Honestly, I’d take 12 cats over a codependent, MAGA hat wearing, big-game-hunting dude named Larry any day.

My last relationship played out over nearly four years and during that period, every time we took a break, an amazing thing would happen.  Some guy from my past would look me up and tell me how long he had been thinking about me and ask me to join him on another date. For a while, I thought there was something magical about me.  How special was I that so many guys would lock themselves up and wait YEARS until I was single again before popping back out to beg for my attention? I felt like a Kardashian.

The pattern seemed to follow a two-year cycle. I’d date a guy, then we’d completely ghost one another. Not knowing what was happening on his end, I’d start thinking too much and choose to spend the rest of the week eating chocolate, wearing sweatpants, and watching The Decoy Bride on repeat. Inevitably, I’d get involved with someone else and forget all about the one that ran away.  

Then, years later when there was a pause, break, hop, skip, or jump in my status, the nostalgic bachelor would insert himself back into my life, asking for another chance. One time would have been flattering. Twice, a coincidence. But this had literally happened to me with four different men, and I was beginning to think that my feminine wiles had a two-year incubation period.

Each time I revisited a previous first-date, both of us older and wiser, I’d feel more confident about the pairing.

 Inevitably though, each relationship would fade away in a similar manner to our original encounters. Eventually, I realized what was going on. These dating reruns (who I affectionately refer to as “hollaback boys”) are not flattering me by reappearing, they’re being disrespectful by failing to appreciate a good thing when they first see it.  They’re noticing imperfections and running away to keep playing the field before finally recognizing that they had a pretty amazing person sitting in front of them who they traded in for a size-two with daddy issues.

Now the hollaback boys raise red flags for me, too.

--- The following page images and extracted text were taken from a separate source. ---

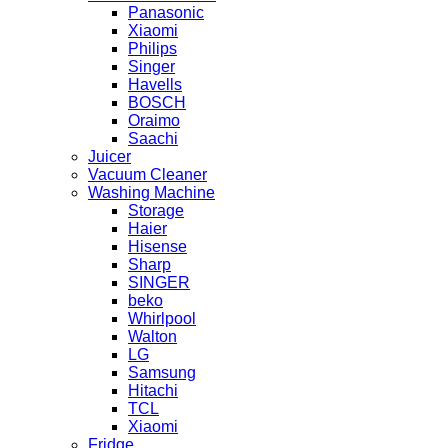
Panasonic
Xiaomi
Philips
Singer
Havells
BOSCH
Oraimo
Saachi
Juicer
Vacuum Cleaner
Washing Machine
Storage
Haier
Hisense
Sharp
SINGER
beko
Whirlpool
Walton
LG
Samsung
Hitachi
TCL
Xiaomi
Fridge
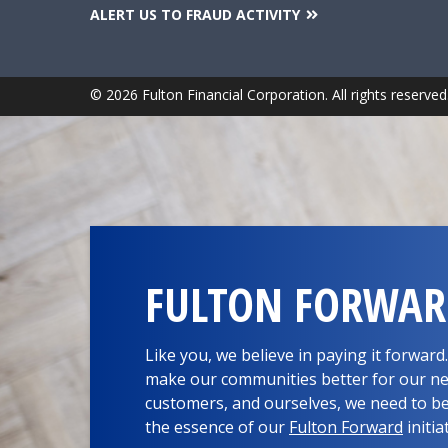
ALERT US TO FRAUD ACTIVITY
© 2026 Fulton Financial Corporation. All rights reserved
FULTON FORWA
Like you, we believe in paying it forwar
make our communities better for our ne
customers, and ourselves, we need to be
the essence of our
Fulton Forward
initia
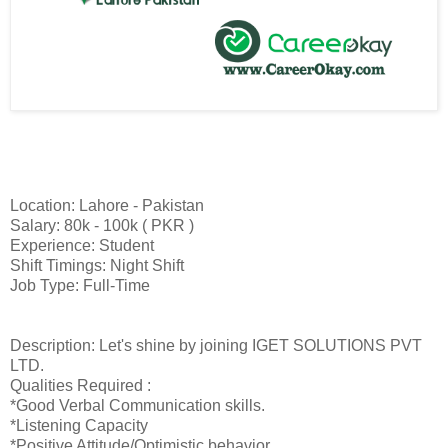
Location: Lahore - Pakistan
Salary: 80k - 100k ( PKR )
Experience: Student
Shift Timings: Night Shift
Job Type: Full-Time
Description: Let's shine by joining IGET SOLUTIONS PVT
LTD.
Qualities Required :
*Good Verbal Communication skills.
*Listening Capacity
*Positive Attitude/Optimistic behavior.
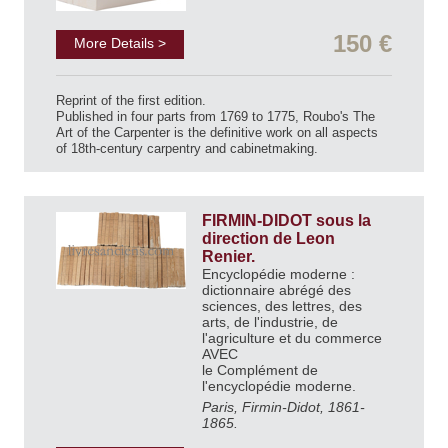
150 €
More Details >
Reprint of the first edition.
Published in four parts from 1769 to 1775, Roubo's The
Art of the Carpenter is the definitive work on all aspects
of 18th-century carpentry and cabinetmaking.
FIRMIN-DIDOT sous la
direction de Leon
Renier.
Encyclopédie moderne :
dictionnaire abrégé des
sciences, des lettres, des
arts, de l'industrie, de
l'agriculture et du commerce
AVEC
le Complément de
l'encyclopédie moderne.
Paris, Firmin-Didot, 1861-
1865.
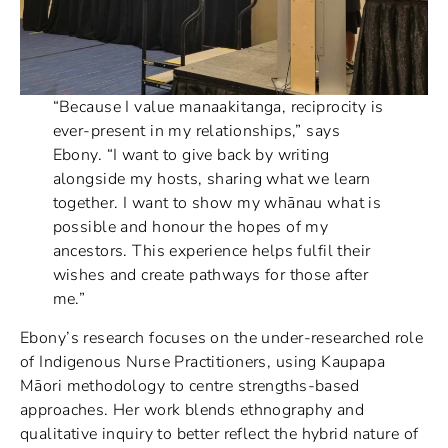
“Because I value manaakitanga, reciprocity is
ever-present in my relationships,” says
Ebony. “I want to give back by writing
alongside my hosts, sharing what we learn
together. I want to show my whānau what is
possible and honour the hopes of my
ancestors. This experience helps fulfil their
wishes and create pathways for those after
me.”
Ebony’s research focuses on the under-researched role
of Indigenous Nurse Practitioners, using Kaupapa
Māori methodology to centre strengths-based
approaches. Her work blends ethnography and
qualitative inquiry to better reflect the hybrid nature of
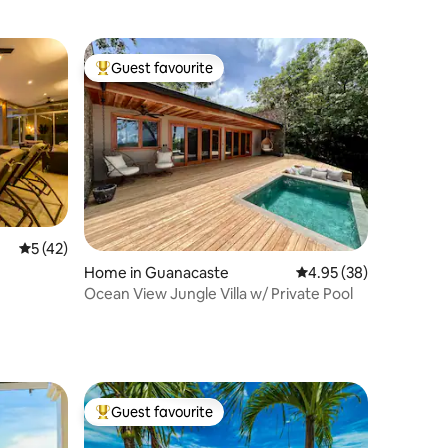
Guest favourite
Top guest favourite
5 out of 5 average rating, 42 reviews
5 (42)
Home in Guanacaste
4.95 out of 5 average 
4.95 (38)
Ocean View Jungle Villa w/ Private Pool
Guest favourite
Top guest favourite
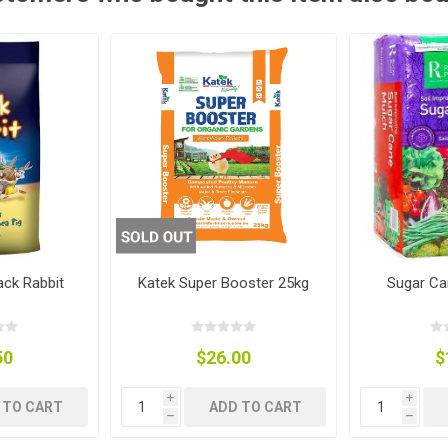
ies
t Aid
 Mulch &
n|Barb
plies
pplies
nt
e Boots
ack Rabbit
Katek Super Booster 25kg
Sugar Ca
50
$26.00
$
s|Flyveils
i
i
 TO CART
ADD TO CART
h
h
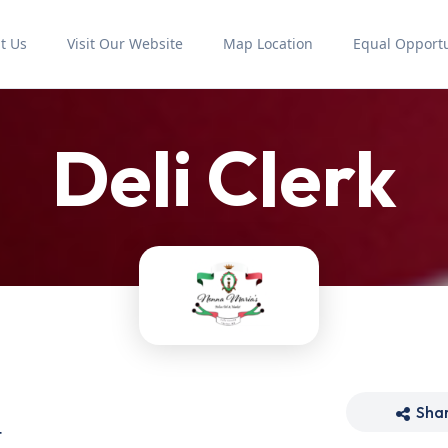
t Us
Visit Our Website
Map Location
Equal Opportu
Deli Clerk
Sha
t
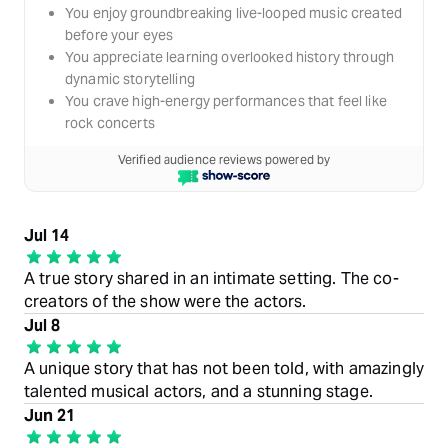
You enjoy groundbreaking live-looped music created
before your eyes
You appreciate learning overlooked history through
dynamic storytelling
You crave high-energy performances that feel like
rock concerts
Verified audience reviews powered by
Jul 14
A true story shared in an intimate setting. The co-
creators of the show were the actors.
Jul 8
A unique story that has not been told, with amazingly
talented musical actors, and a stunning stage.
Jun 21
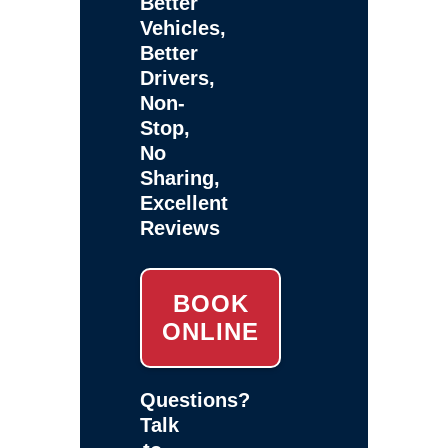
Better
Vehicles,
Better
Drivers,
Non-
Stop,
No
Sharing,
Excellent
Reviews
BOOK
ONLINE
Questions?
Talk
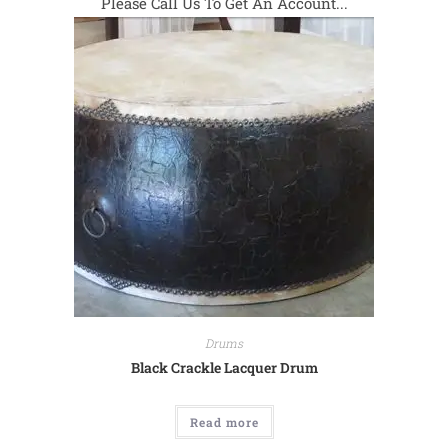
Please Call Us To Get An Account...
Drums
Black Crackle Lacquer Drum
Read more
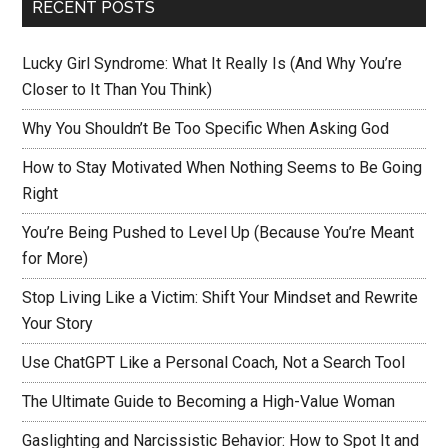
RECENT POSTS
Lucky Girl Syndrome: What It Really Is (And Why You’re
Closer to It Than You Think)
Why You Shouldn’t Be Too Specific When Asking God
How to Stay Motivated When Nothing Seems to Be Going
Right
You’re Being Pushed to Level Up (Because You’re Meant
for More)
Stop Living Like a Victim: Shift Your Mindset and Rewrite
Your Story
Use ChatGPT Like a Personal Coach, Not a Search Tool
The Ultimate Guide to Becoming a High-Value Woman
Gaslighting and Narcissistic Behavior: How to Spot It and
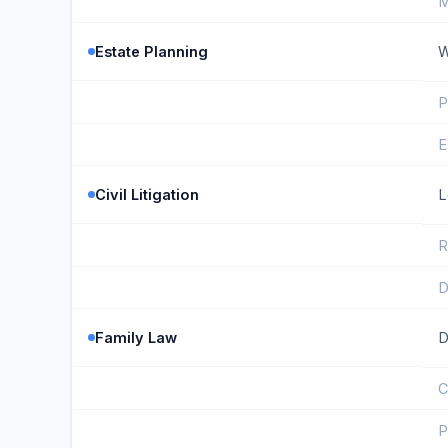
M
Estate Planning
W
P
E
Civil Litigation
L
R
D
Family Law
D
C
P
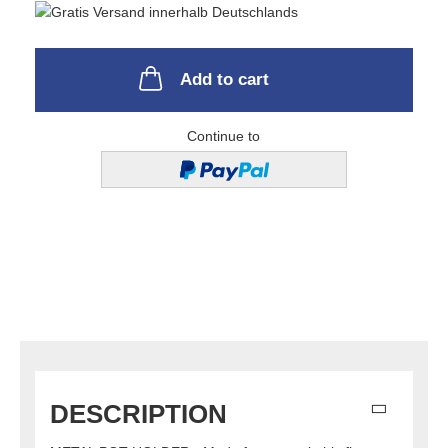
Add to cart
Continue to
DESCRIPTION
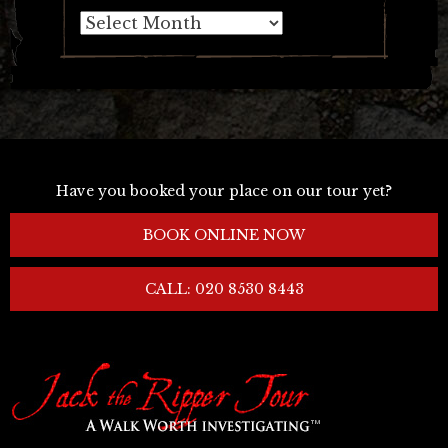
Archives
Have you booked your place on our tour yet?
BOOK ONLINE NOW
CALL: 020 8530 8443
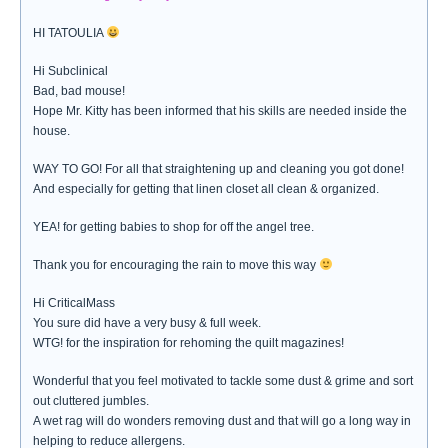
HI TATOULIA
Hi Subclinical
Bad, bad mouse!
Hope Mr. Kitty has been informed that his skills are needed inside the
house.
WAY TO GO! For all that straightening up and cleaning you got done!
And especially for getting that linen closet all clean & organized.
YEA! for getting babies to shop for off the angel tree.
Thank you for encouraging the rain to move this way
Hi CriticalMass
You sure did have a very busy & full week.
WTG! for the inspiration for rehoming the quilt magazines!
Wonderful that you feel motivated to tackle some dust & grime and sort
out cluttered jumbles.
A wet rag will do wonders removing dust and that will go a long way in
helping to reduce allergens.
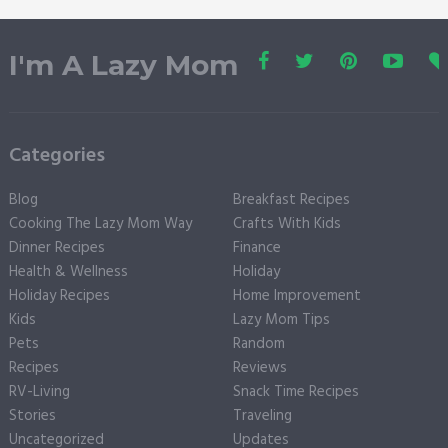
I'm A Lazy Mom
Categories
Blog
Breakfast Recipes
Cooking The Lazy Mom Way
Crafts With Kids
Dinner Recipes
Finance
Health & Wellness
Holiday
Holiday Recipes
Home Improvement
Kids
Lazy Mom Tips
Pets
Random
Recipes
Reviews
RV-Living
Snack Time Recipes
Stories
Traveling
Uncategorized
Updates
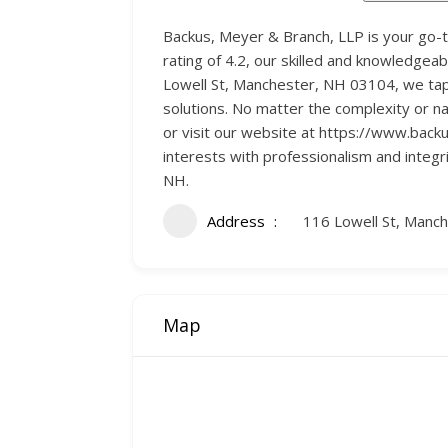
Backus, Meyer & Branch, LLP is your go-
rating of 4.2, our skilled and knowledgea
Lowell St, Manchester, NH 03104, we tap 
solutions. No matter the complexity or n
or visit our website at https://www.bac
interests with professionalism and integ
NH.
Address
116 Lowell St, Manc
Map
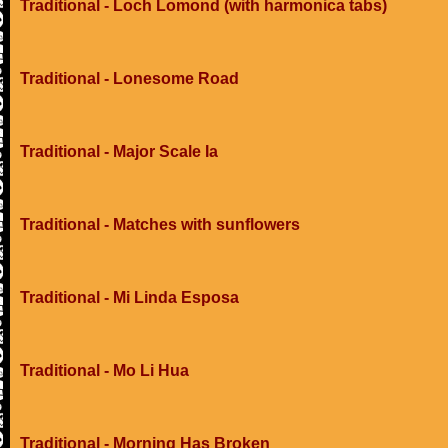
Traditional - Loch Lomond (with harmonica tabs)
Traditional - Lonesome Road
Traditional - Major Scale Ia
Traditional - Matches with sunflowers
Traditional - Mi Linda Esposa
Traditional - Mo Li Hua
Traditional - Morning Has Broken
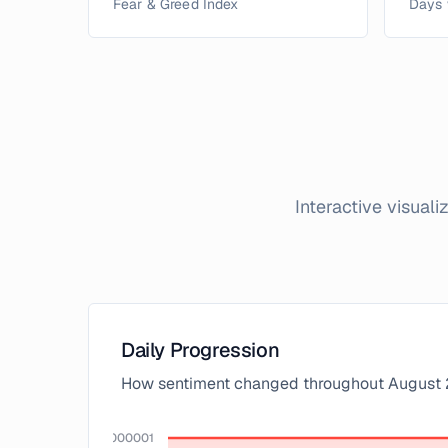
Fear & Greed Index
Days 
Interactive visual
Daily Progression
How sentiment changed throughout
August
100.00000000000001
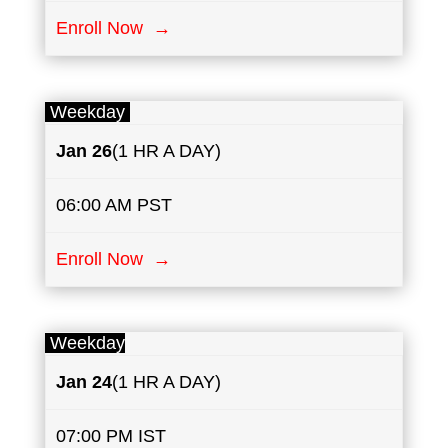
Enroll Now →
Weekday
Jan 26
(1 HR A DAY)
06:00 AM PST
Enroll Now →
Weekday
Jan 24
(1 HR A DAY)
07:00 PM IST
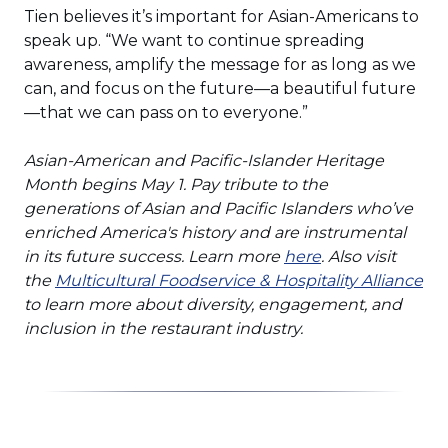
Tien believes it’s important for Asian-Americans to
speak up. “We want to continue spreading
awareness, amplify the message for as long as we
can, and focus on the future—a beautiful future
—that we can pass on to everyone.”
Asian-American and Pacific-Islander Heritage
Month begins May 1. Pay tribute to the
generations of Asian and Pacific Islanders who’ve
enriched America's history and are instrumental
(Opens
in its future success. Learn more
here
. Also visit
in
(O
the
Multicultural Foodservice & Hospitality Alliance
a
in
to learn more about diversity, engagement, and
new
a
inclusion in the restaurant industry.
window)
ne
wi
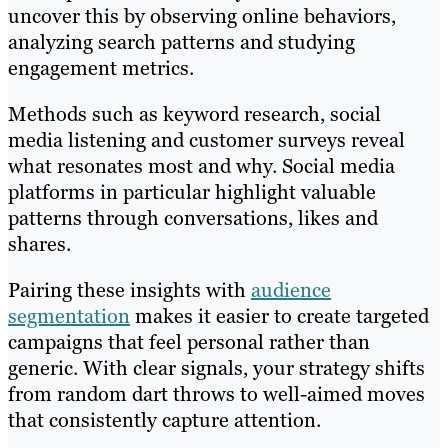
uncover this by observing online behaviors,
analyzing search patterns and studying
engagement metrics.
Methods such as keyword research, social
media listening and customer surveys reveal
what resonates most and why. Social media
platforms in particular highlight valuable
patterns through conversations, likes and
shares.
Pairing these insights with
audience
segmentation
makes it easier to create targeted
campaigns that feel personal rather than
generic. With clear signals, your strategy shifts
from random dart throws to well-aimed moves
that consistently capture attention.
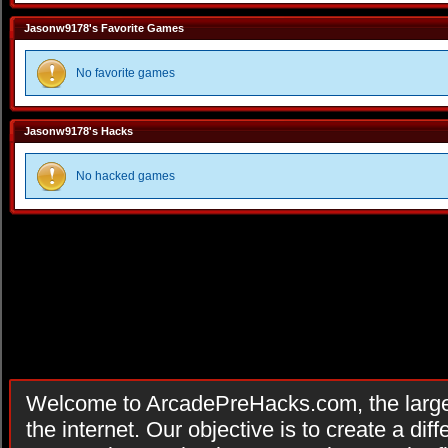
Jasonw9178's Favorite Games
No favorite games
Jasonw9178's Hacks
No hacked games
Welcome to ArcadePreHacks.com, the larges
the internet. Our objective is to create a di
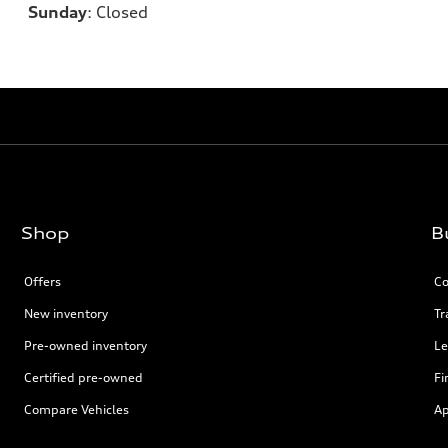
Sunday
:
Closed
Shop
B
Offers
Co
New inventory
Tr
Pre-owned inventory
Le
Certified pre-owned
Fi
Compare Vehicles
Ap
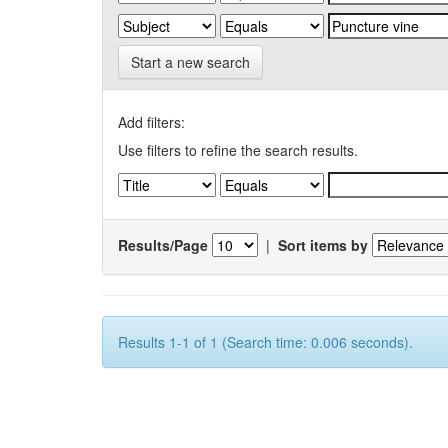
Start a new search
Add filters:
Use filters to refine the search results.
Results/Page
|
Sort items by
Results 1-1 of 1 (Search time: 0.006 seconds).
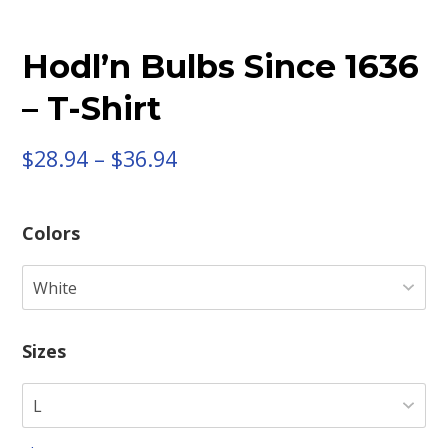
Hodl’n Bulbs Since 1636
– T-Shirt
$
28.94
–
$
36.94
Colors
Sizes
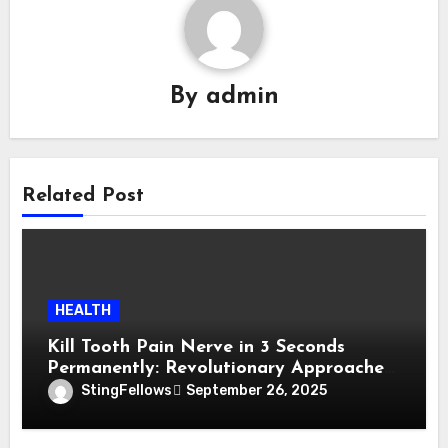
By
admin
Related Post
HEALTH
Kill Tooth Pain Nerve in 3 Seconds
Permanently: Revolutionary Approaches
to Lasting Relief
StingFellows
September 26, 2025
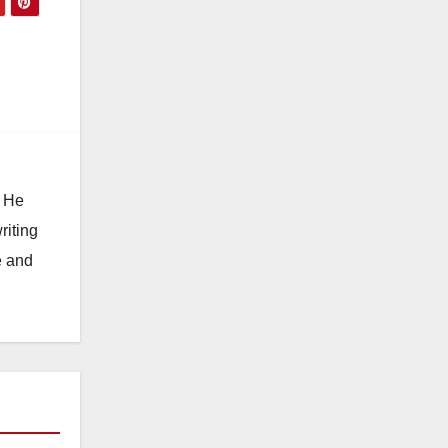
. He
riting
e and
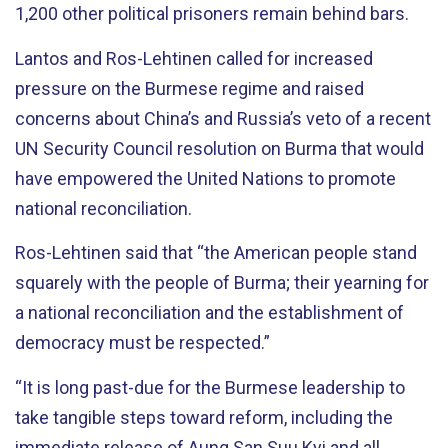
1,200 other political prisoners remain behind bars.
Lantos and Ros-Lehtinen called for increased
pressure on the Burmese regime and raised
concerns about China’s and Russia’s veto of a recent
UN Security Council resolution on Burma that would
have empowered the United Nations to promote
national reconciliation.
Ros-Lehtinen said that “the American people stand
squarely with the people of Burma; their yearning for
a national reconciliation and the establishment of
democracy must be respected.”
“It is long past-due for the Burmese leadership to
take tangible steps toward reform, including the
immediate release of Aung San Suu Kyi and all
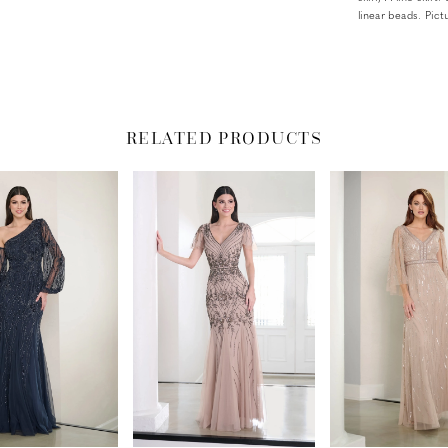
linear beads. Pic
RELATED PRODUCTS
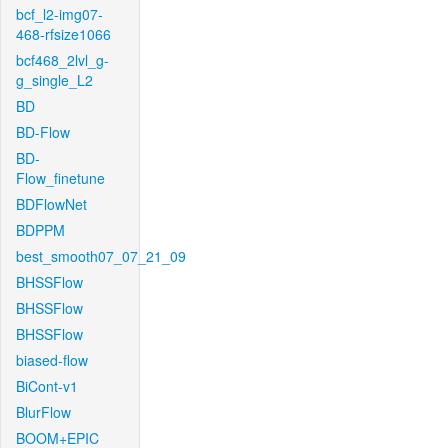
bcf_l2-img07-
468-rfsize1066
bcf468_2lvl_g-
g_single_L2
BD
BD-Flow
BD-
Flow_finetune
BDFlowNet
BDPPM
best_smooth07_07_21_09
BHSSFlow
BHSSFlow
BHSSFlow
biased-flow
BiCont-v1
BlurFlow
BOOM+EPIC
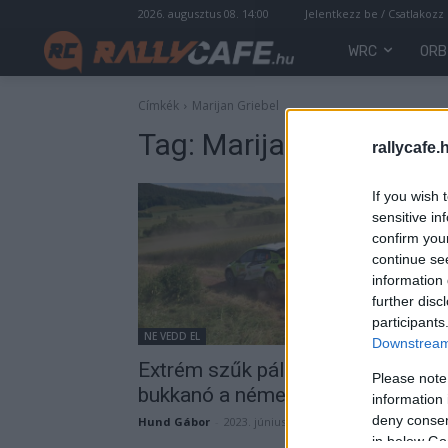
2026. augusztus 08. 14:00
Jelentkezz be / Csatlakozz
WRC
ORB
Címkék
Marijan Griebel
Tag:
Marijan Griebel
rallycafe.
If you wish 
sensitive in
confirm you
continue se
information 
further disc
participants
NE VEDD EL
Downstream 
Extrém szűk pályák, igen veszély
Please note
bukkanó a német versenyen (vide
information 
deny consent
Hund Gábor
-
2023. június 11.
in below Go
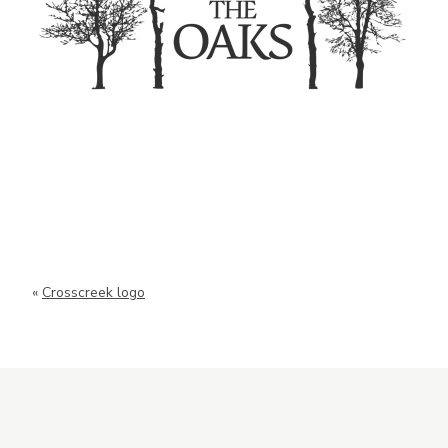
«
Crosscreek logo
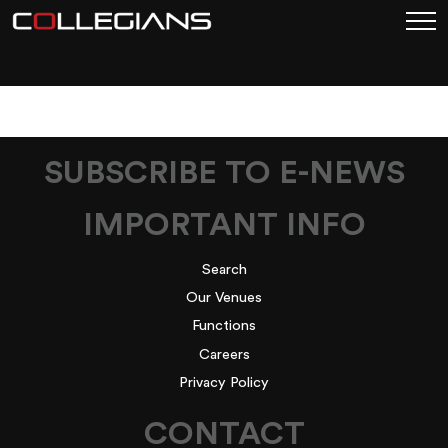
DSC00426
SUBSCRIBE TO E-NEWS
IMPORTANT INFO
Search
Our Venues
Functions
Careers
Privacy Policy
CONTACT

Look, I recognize that I’m not perfect. I’ve got more baggage than the TSA on a holiday weekend, but I believe that there’s someone for everybody and I refuse to miss my someone because I was suffering through too many months with somebody else’s someone against my better judgment. One day, I’ll look forward to a second date, and maybe a third, but until then, I plan to respect myself enough to honor the red flags and wear my particular nature with pride.

That said, do you have any single friends?